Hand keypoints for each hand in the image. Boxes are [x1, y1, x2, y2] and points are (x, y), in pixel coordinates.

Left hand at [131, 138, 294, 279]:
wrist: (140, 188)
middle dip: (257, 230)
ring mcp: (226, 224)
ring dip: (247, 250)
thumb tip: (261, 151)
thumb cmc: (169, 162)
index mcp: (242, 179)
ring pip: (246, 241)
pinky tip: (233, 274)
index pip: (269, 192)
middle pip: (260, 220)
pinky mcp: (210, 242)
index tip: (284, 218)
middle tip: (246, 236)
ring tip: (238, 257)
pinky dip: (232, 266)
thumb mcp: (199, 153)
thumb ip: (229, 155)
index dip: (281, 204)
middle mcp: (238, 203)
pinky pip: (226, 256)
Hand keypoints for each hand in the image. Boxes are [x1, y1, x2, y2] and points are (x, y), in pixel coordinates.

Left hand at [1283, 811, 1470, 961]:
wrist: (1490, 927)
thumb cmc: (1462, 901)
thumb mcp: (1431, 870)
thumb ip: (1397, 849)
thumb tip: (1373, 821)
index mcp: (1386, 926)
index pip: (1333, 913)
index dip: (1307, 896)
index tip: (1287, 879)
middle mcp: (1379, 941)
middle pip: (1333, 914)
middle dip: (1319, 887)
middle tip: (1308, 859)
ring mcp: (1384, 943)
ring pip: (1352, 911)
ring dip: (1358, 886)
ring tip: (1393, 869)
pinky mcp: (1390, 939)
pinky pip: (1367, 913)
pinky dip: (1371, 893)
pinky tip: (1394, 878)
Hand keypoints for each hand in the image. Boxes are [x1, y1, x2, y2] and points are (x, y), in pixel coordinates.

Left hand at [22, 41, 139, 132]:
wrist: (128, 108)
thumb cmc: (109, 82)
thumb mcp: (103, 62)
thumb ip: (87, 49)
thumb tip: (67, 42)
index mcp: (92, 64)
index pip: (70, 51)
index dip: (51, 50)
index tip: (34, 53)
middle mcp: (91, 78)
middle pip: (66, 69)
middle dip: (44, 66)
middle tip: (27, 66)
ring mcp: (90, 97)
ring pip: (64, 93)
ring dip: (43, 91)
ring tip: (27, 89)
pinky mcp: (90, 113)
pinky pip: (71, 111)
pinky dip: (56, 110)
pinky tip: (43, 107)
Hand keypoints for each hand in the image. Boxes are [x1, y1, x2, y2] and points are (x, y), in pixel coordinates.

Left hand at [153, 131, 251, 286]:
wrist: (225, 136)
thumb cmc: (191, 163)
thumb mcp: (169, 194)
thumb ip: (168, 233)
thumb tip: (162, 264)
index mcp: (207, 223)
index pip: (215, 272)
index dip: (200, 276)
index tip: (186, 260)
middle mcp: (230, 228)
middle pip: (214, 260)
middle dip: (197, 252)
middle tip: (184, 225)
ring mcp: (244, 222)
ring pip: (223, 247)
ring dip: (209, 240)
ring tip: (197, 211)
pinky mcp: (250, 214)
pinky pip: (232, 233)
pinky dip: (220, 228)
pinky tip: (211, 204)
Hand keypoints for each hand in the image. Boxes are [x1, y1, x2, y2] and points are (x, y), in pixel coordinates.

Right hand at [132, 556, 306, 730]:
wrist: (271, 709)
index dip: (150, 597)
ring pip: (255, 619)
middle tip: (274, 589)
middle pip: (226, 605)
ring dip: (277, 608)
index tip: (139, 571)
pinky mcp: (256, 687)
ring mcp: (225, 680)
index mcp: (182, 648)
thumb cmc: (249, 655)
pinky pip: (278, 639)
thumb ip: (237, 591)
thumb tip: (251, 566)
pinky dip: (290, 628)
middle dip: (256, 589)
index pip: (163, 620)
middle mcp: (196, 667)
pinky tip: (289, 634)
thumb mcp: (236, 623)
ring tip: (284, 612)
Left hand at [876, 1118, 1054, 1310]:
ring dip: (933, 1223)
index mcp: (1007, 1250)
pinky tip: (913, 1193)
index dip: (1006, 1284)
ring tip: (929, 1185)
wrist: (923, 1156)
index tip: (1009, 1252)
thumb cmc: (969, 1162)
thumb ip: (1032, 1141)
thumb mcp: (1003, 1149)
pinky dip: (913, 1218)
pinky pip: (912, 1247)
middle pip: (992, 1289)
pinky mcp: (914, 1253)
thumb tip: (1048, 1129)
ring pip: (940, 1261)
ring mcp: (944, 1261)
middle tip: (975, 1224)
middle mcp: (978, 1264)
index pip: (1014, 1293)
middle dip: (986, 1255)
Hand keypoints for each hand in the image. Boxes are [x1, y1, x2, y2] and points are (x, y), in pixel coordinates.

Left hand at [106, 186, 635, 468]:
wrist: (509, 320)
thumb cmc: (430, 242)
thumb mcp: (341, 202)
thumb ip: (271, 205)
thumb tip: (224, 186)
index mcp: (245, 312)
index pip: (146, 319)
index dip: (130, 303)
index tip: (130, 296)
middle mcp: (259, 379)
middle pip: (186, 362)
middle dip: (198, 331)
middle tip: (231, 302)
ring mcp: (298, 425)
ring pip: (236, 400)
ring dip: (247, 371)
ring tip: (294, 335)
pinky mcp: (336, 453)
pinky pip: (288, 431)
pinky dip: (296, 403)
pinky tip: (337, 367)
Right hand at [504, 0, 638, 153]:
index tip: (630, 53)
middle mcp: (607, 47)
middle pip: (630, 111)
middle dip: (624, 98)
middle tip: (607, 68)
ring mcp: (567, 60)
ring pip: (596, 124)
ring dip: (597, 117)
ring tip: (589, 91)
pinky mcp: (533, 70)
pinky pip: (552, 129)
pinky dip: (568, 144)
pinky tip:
########################################
Your task is to transcribe the material, which must come out exactly as written.

Reply
Hand keypoints for each hand in the image. Boxes are [x1, y1, x2, y2] and points are (x, y), in pixel coordinates.

Left hand at [131, 138, 294, 279]:
wrist: (140, 188)
middle dip: (257, 230)
ring mcp: (226, 224)
ring dip: (247, 250)
thumb tip: (261, 151)
thumb cmc: (169, 162)
index mcp: (242, 179)
ring pip: (246, 241)
pinky tip: (233, 274)
index pip: (269, 192)
middle pip: (260, 220)
pinky mcp: (210, 242)
index tip: (284, 218)
middle tip: (246, 236)
ring tip: (238, 257)
pinky dip: (232, 266)
thumb mcp: (199, 153)
thumb ip: (229, 155)
index dip: (281, 204)
middle mcp: (238, 203)
pinky pip: (226, 256)
Hand keypoints for each hand in the image. Boxes are [x1, y1, x2, y2] and points are (x, y), in pixel coordinates.

Left hand at [1283, 811, 1470, 961]:
wrist: (1490, 927)
thumb cmc: (1462, 901)
thumb mcp: (1431, 870)
thumb ip: (1397, 849)
thumb tip: (1373, 821)
index mcp: (1386, 926)
index pip: (1333, 913)
index dip: (1307, 896)
index tip: (1287, 879)
middle mcp: (1379, 941)
middle pip: (1333, 914)
middle dip: (1319, 887)
middle tip: (1308, 859)
ring mcp: (1384, 943)
ring pip: (1352, 911)
ring dip: (1358, 886)
ring tip: (1393, 869)
pinky mcp: (1390, 939)
pinky pip: (1367, 913)
pinky dip: (1371, 893)
pinky tip: (1394, 878)
Hand keypoints for each hand in the image. Boxes are [x1, y1, x2, y2] and points are (x, y), in pixel coordinates.

Left hand at [22, 41, 139, 132]:
wrist: (128, 108)
thumb cmc: (109, 82)
thumb mcp: (103, 62)
thumb ip: (87, 49)
thumb tip: (67, 42)
index mcp: (92, 64)
index pip: (70, 51)
index dip: (51, 50)
index tip: (34, 53)
middle mcp: (91, 78)
middle pip: (66, 69)
middle dip: (44, 66)
middle tip: (27, 66)
ring mcp: (90, 97)
ring pip: (64, 93)
ring dip: (43, 91)
ring tip: (27, 89)
pinky mcp: (90, 113)
pinky pip: (71, 111)
pinky dip: (56, 110)
pinky tip: (43, 107)
Hand keypoints for each hand in the image. Boxes are [x1, y1, x2, y2] and points are (x, y), in pixel coordinates.

Left hand at [153, 131, 251, 286]:
wrist: (225, 136)
thumb cmc: (191, 163)
thumb mcp: (169, 194)
thumb ip: (168, 233)
thumb tip: (162, 264)
index mcp: (207, 223)
index pip: (215, 272)
index dip: (200, 276)
index tip: (186, 260)
middle mcp: (230, 228)
middle pip: (214, 260)
middle dip: (197, 252)
middle tip: (184, 225)
ring mcp: (244, 222)
ring pip: (223, 247)
ring dip: (209, 240)
ring tip: (197, 211)
pinky mcp: (250, 214)
pinky pip: (232, 233)
pinky dip: (220, 228)
pinky tip: (211, 204)
Hand keypoints for each hand in the image. Boxes are [x1, y1, x2, y2] and points are (x, y), in pixel coordinates.

Right hand at [132, 556, 306, 730]:
wrist: (271, 709)
index dip: (150, 597)
ring pip: (255, 619)
middle tip: (274, 589)
middle pip: (226, 605)
ring dip: (277, 608)
index tip: (139, 571)
pinky mcp: (256, 687)
ring mcp: (225, 680)
index mcp: (182, 648)
thumb cmc: (249, 655)
pinky pip: (278, 639)
thumb ip: (237, 591)
thumb tip: (251, 566)
pinky dip: (290, 628)
middle dip: (256, 589)
index pip: (163, 620)
middle mcp: (196, 667)
pinky tip: (289, 634)
thumb mcp: (236, 623)
ring tip: (284, 612)
Left hand at [876, 1118, 1054, 1310]:
ring dip: (933, 1223)
index mcp: (1007, 1250)
pinky tip: (913, 1193)
index dip: (1006, 1284)
ring tip: (929, 1185)
wrist: (923, 1156)
index tip: (1009, 1252)
thumb cmc: (969, 1162)
thumb ip: (1032, 1141)
thumb mcp: (1003, 1149)
pinky dip: (913, 1218)
pinky pip: (912, 1247)
middle pip: (992, 1289)
pinky mcp: (914, 1253)
thumb tip: (1048, 1129)
ring pip: (940, 1261)
ring mcp: (944, 1261)
middle tip: (975, 1224)
middle mcp: (978, 1264)
index pip: (1014, 1293)
middle dip: (986, 1255)
Hand keypoints for each hand in the image. Boxes are [x1, y1, x2, y2] and points are (x, y), in pixel coordinates.

Left hand at [106, 186, 635, 468]:
wrist: (509, 320)
thumb cmc: (430, 242)
thumb mcp: (341, 202)
thumb ip: (271, 205)
thumb tip: (224, 186)
index mcp: (245, 312)
index pip: (146, 319)
index dip: (130, 303)
index tip: (130, 296)
middle mcp: (259, 379)
middle pip: (186, 362)
middle dip: (198, 331)
middle tip: (231, 302)
ring mcp: (298, 425)
ring pip: (236, 400)
ring dip: (247, 371)
ring tip: (294, 335)
pinky mcp: (336, 453)
pinky pip: (288, 431)
pinky dip: (296, 403)
pinky tip: (337, 367)
Right hand at [504, 0, 638, 153]:
index tip: (630, 53)
middle mcp: (607, 47)
middle pip: (630, 111)
middle dip: (624, 98)
middle tip: (607, 68)
ring mcp: (567, 60)
ring pip: (596, 124)
ring dip: (597, 117)
ring tip: (589, 91)
pinky mcp: (533, 70)
pinky pip: (552, 129)
pinky dip: (568, 144)
pinky tip:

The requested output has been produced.